(Records for this exercise):
◆ ◆ ◆ ◆
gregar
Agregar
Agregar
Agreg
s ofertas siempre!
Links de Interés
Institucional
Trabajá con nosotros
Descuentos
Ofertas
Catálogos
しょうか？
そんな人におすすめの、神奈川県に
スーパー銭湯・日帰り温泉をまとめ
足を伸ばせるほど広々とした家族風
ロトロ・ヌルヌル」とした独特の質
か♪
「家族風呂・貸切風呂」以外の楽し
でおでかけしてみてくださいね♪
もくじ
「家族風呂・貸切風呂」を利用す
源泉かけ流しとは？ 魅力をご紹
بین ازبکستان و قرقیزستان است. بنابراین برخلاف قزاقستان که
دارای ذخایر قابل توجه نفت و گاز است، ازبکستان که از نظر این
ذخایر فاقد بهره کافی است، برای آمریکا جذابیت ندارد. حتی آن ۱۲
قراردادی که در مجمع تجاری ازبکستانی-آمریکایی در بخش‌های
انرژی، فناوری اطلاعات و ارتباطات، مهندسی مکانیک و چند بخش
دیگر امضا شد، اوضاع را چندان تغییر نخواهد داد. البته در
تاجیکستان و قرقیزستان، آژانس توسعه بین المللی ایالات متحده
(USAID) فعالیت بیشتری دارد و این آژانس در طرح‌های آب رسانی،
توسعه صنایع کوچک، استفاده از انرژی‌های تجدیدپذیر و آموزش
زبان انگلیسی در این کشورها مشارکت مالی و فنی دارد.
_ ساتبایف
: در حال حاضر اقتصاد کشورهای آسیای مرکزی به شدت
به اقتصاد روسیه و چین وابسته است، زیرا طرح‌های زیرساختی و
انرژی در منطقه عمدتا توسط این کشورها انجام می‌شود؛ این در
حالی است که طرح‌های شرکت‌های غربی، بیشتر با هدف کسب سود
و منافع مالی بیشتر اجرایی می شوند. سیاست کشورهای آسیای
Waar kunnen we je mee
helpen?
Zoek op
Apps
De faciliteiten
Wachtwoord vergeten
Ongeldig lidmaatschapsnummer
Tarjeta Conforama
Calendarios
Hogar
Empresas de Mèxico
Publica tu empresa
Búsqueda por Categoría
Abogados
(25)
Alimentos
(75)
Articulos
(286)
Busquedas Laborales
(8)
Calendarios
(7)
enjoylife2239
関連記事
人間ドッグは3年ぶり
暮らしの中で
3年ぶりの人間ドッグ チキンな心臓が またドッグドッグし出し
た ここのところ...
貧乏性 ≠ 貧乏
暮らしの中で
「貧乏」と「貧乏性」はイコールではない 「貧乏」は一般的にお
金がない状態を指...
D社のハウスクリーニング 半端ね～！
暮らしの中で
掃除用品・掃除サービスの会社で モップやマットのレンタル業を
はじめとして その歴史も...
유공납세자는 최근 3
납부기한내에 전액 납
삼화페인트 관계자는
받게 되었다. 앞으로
◆ ◆ ◆ ◆
(What this task involves):
Bring together all lines from the listing that contain the word "آژانس".

(Expected answer):
تاجیکستان و قرقیزستان، آژانس توسعه بین المللی ایالات متحده
(USAID) فعالیت بیشتری دارد و این آژانس در طرح‌های آب رسانی،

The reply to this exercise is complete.